By Tom Sebastiano
For this our 200th article, we are featuring the work of Jerusalem-based photographer Gabriela Gleizer. We talk with Gabriela about her ongoing project documenting the multi-faceted and diverse society that is Jerusalem. Enjoy…
Gabriela firstly a bit about you?
I am 27 years old and right now I live in Jerusalem. I’m currently studying for a BFA Degree at Bezalel Academy of Arts & Design.
What first sparked your interest in photography?
It was a total coincidence; when I was 15 I was living in Montevideo, Uruguay with my parents because of their jobs. I was studying Architectural Studies and History of Art in high school and I started noticing details and styles which I hadn’t observed before. There were very many beautiful houses and mansions in an old Spanish style in the neighbourhood where I was living, and I wanted to photograph them to have memories after I returned to Israel. So I started walking in the streets with my father’s camera documenting the houses, little by little I was noticing movements, perspective, the influence of the light and more. It didn’t take long before the camera had become an inseparable object to me.
How do you approach shooting strangers in a busy city like Jerusalem, what attracts you to certain characters and people?
Mostly their physical appearance and their body language and how they are connected to the place in which I am photographing them.
To what degree do you engage with your subjects, how important or necessary do you feel it is to talk before you shoot?
Usually, as I commit to my target, I feel very focused on what I have in mind but sometimes it is very helpful to have a little chat with the person I’m photographing, as some new ideas or perspectives can come to mind.
Your work has a strong sense of locality to it, it’s as if you work in an area very well known to you. For example I see that many of your portraits have been shot at tram stops, can you tell me a bit about this choice of location for you?
This project is about a journey which aims to explore and analyse the different cultures and religions which people belong to and try to understand the complexity and diversity of society in Jerusalem.
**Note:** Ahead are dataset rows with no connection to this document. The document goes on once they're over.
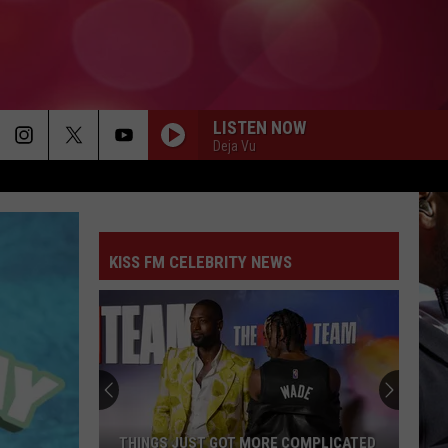
LISTEN NOW
Deja Vu
ANY TIME, ANY PLACE
Janet
Janet Jackson
Jackson
Janet.
KISS FM CELEBRITY NEWS
MISS INDEPENDENT
Ne-
Ne-Yo
Yo
Year of the Gentleman (Deluxe Edition)
WET MY WHISTLE
Midnight
Midnight Star
Star
No Parking On the Dance Floor
BOOD UP
Ella
Ella Mai
THINGS JUST GOT MORE COMPLICATED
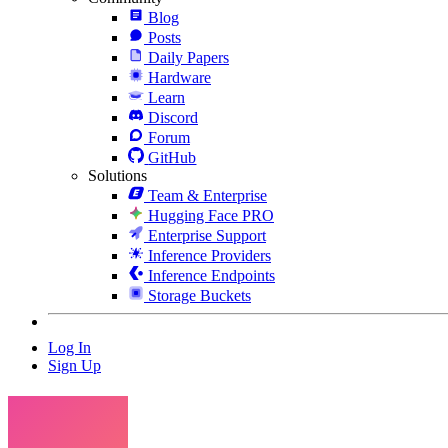
Blog
Posts
Daily Papers
Hardware
Learn
Discord
Forum
GitHub
Solutions
Team & Enterprise
Hugging Face PRO
Enterprise Support
Inference Providers
Inference Endpoints
Storage Buckets
Log In
Sign Up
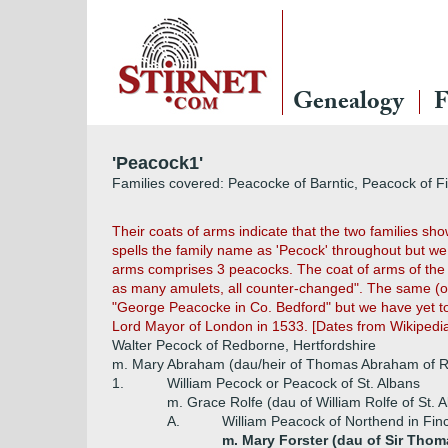
Genealogy
F
'Peacock1'
Families covered: Peacocke of Barntic, Peacock of 
Their coats of arms indicate that the two families sh
spells the family name as 'Pecock' throughout but we 
arms comprises 3 peacocks. The coat of arms of the s
as many amulets, all counter-changed". The same (or 
"George Peacocke in Co. Bedford" but we have yet to f
Lord Mayor of London in 1533. [Dates from Wikipedi
Walter Pecock of Redborne, Hertfordshire
m. Mary Abraham (dau/heir of Thomas Abraham of 
1.
William Pecock or Peacock of St. Albans
m. Grace Rolfe (dau of William Rolfe of St. 
A.
William Peacock of Northend in Fin
m. Mary Forster (dau of Sir Thom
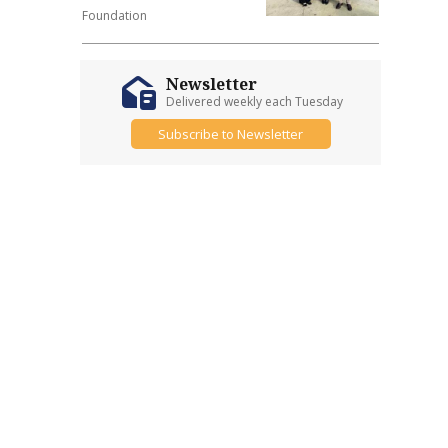
Foundation
Newsletter
Delivered weekly each Tuesday
Subscribe to Newsletter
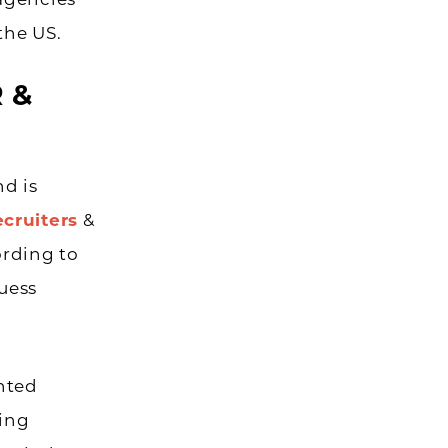
agencies
the US.
R &
nd is
ecruiters
&
ording to
guess
ented
ting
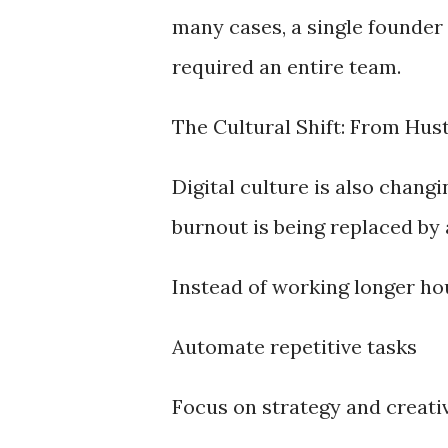
many cases, a single founder 
required an entire team.
The Cultural Shift: From Hus
Digital culture is also chang
burnout is being replaced by 
Instead of working longer ho
Automate repetitive tasks
Focus on strategy and creati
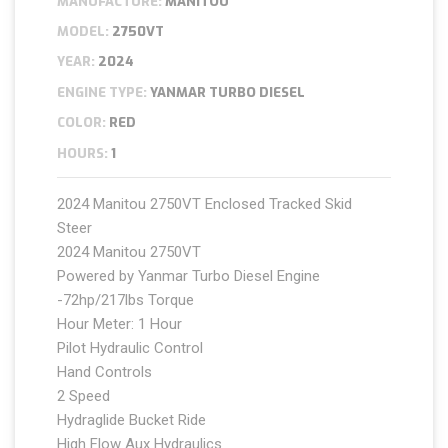
MANUFACTURE:
MANITOU
MODEL:
2750VT
YEAR:
2024
ENGINE TYPE:
YANMAR TURBO DIESEL
COLOR:
RED
HOURS:
1
2024 Manitou 2750VT Enclosed Tracked Skid
Steer
2024 Manitou 2750VT
Powered by Yanmar Turbo Diesel Engine
-72hp/217lbs Torque
Hour Meter: 1 Hour
Pilot Hydraulic Control
Hand Controls
2 Speed
Hydraglide Bucket Ride
High Flow Aux Hydraulics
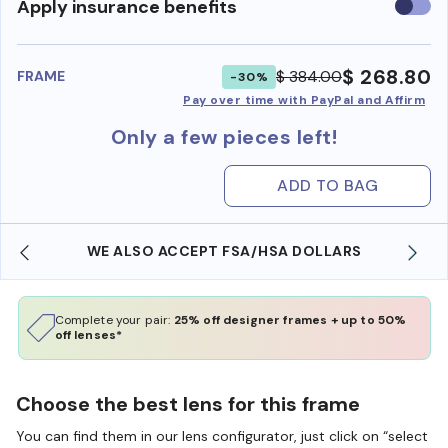
Use
Apply insurance benefits
insura
benefi
$ 268.80
$ 384.00
FRAME
-30%
Pay over time with PayPal and Affirm
Only a few pieces left!
ADD TO BAG
WE ALSO ACCEPT FSA/HSA DOLLARS
Complete your pair:
25% off designer frames + up to 50%
off lenses*
Choose the best lens for this frame
You can find them in our lens configurator, just click on “select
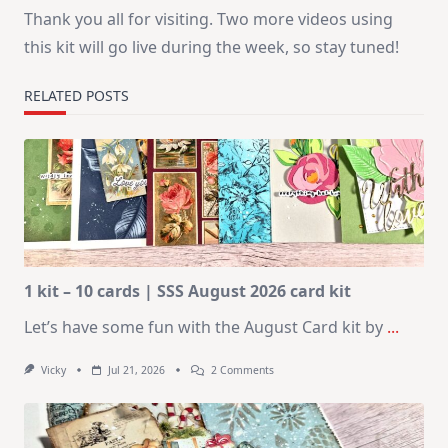
Thank you all for visiting. Two more videos using
this kit will go live during the week, so stay tuned!
RELATED POSTS
1 kit – 10 cards | SSS August 2026 card kit
Let’s have some fun with the August Card kit by
...
On
Vicky
Jul 21, 2026
2 Comments
1
Kit
–
10
Cards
The idea of choosing this trajectory had seemed to me very appropriate as it is one of the most popular transportation methods in the city and one of the city’s symbols.
Who are your photographic influences?
Mostly documentary and portraiture photographers like Rineke Dijkstra, Alec Soth, Michal Chelbin, Rob Hornstra – but also photographers with a bit of humour and sarcasm in their works like Martin Parr.
When you have completed your degree at Bezalel what are your plans?
Probably continue to study for a MFA Degree and meanwhile start working in photography, as I feel I have a lot more to learn and discover.